**Text:**
———
When discussing my artistic motivations, I’m forced to come to terms with a variety of things, many—in fact most—of which I still have yet to fully understand. I’m by no means done with even the initiation of my learning, and consequently, so many of these things are in flux, the unhealthy transforming (hopefully!) into the healthy, and the healthy strengthening into even stronger foundations.
As I’ve mentioned before, I’ve always had a passion for learning and growing myself. When I get fascinated by a subject, I want to delve into it, completely immersing myself in it until I can grasp not only every fact I’m capable of understanding, but also their implications and subtleties. This is certainly far from the case in all of my academic pursuits (I simply can’t work up a passion for many of the more hard-line logical and mathematical disciplines such as chemistry, physics, calculus, computer science, etc…) but for the most part, I revel in the chance to learn. Though for most of my life this has manifested itself most clearly in my enthusiastic study of more philosophical, abstract, and humanitarian/“liberal arts”- type subjects (literature, languages, ethics, history, etc.), since my discovery of my musical calling, I’ve easily applied it here as well. I love to learn and grow, to expand my mind and better my soul through study and practice, both intellectual and musical. I’ve said it many times before: my practice room is my church. It’s where I take my problems, my aspirations and hopes, my goals, and my drive and determination. It’s where I confront my demons and shape myself. With progress and understanding comes growth, and with growth comes the insatiable hunger for more progress and understanding.
———
**Data provided:**
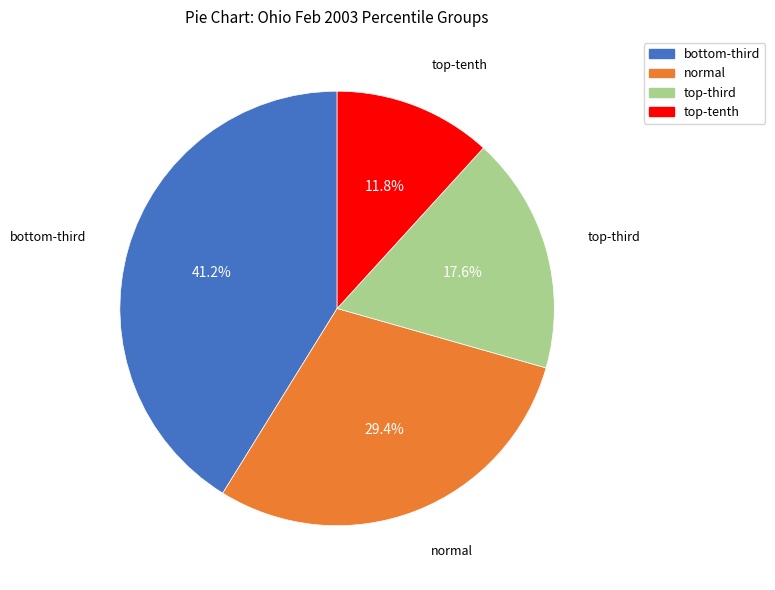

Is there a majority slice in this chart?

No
———
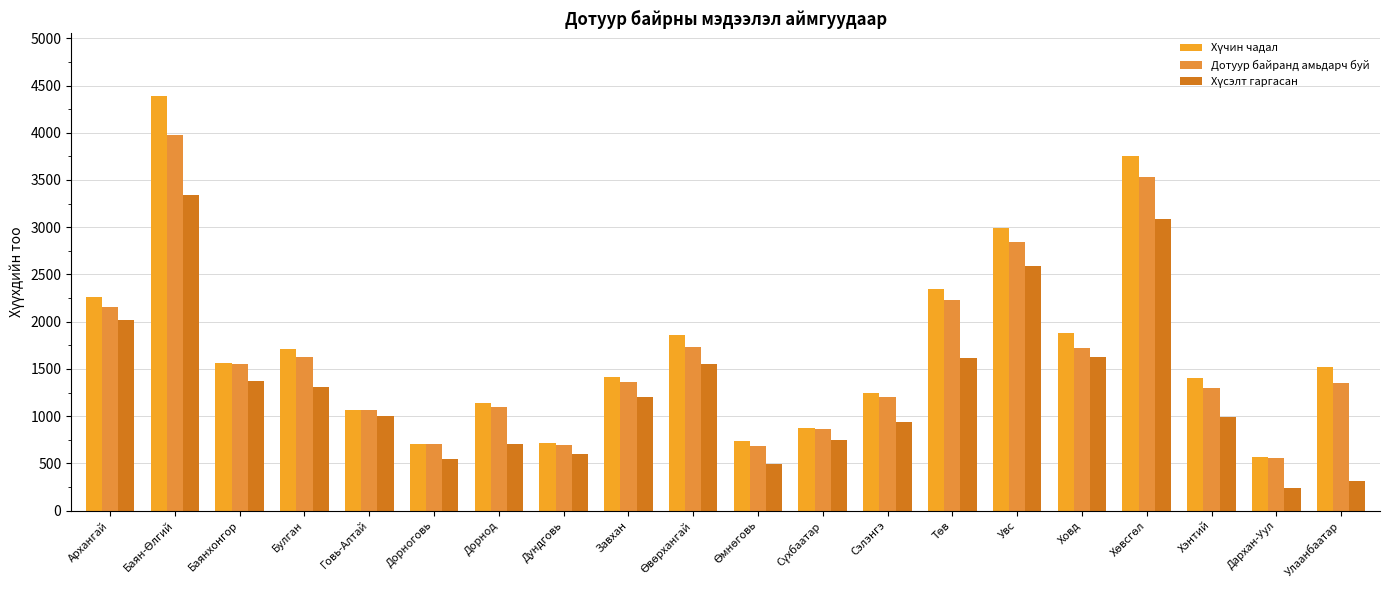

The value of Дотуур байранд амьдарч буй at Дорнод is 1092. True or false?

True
———
**What you will do:**
1/ From the text on artistic motivations, reproduce the passage that begins at the words "When discussing my" and stops after "even stronger foundations.".
2/ In the text on artistic motivations, what does the writer call the practice room?
The material that comes after the text is separate from it.

**Written responses:**
1/
When discussing my artistic motivations, I’m forced to come to terms with a variety of things, many—in fact most—of which I still have yet to fully understand. I’m by no means done with even the initiation of my learning, and consequently, so many of these things are in flux, the unhealthy transforming (hopefully!) into the healthy, and the healthy strengthening into even stronger foundations.

2/ The writer calls the practice room their church.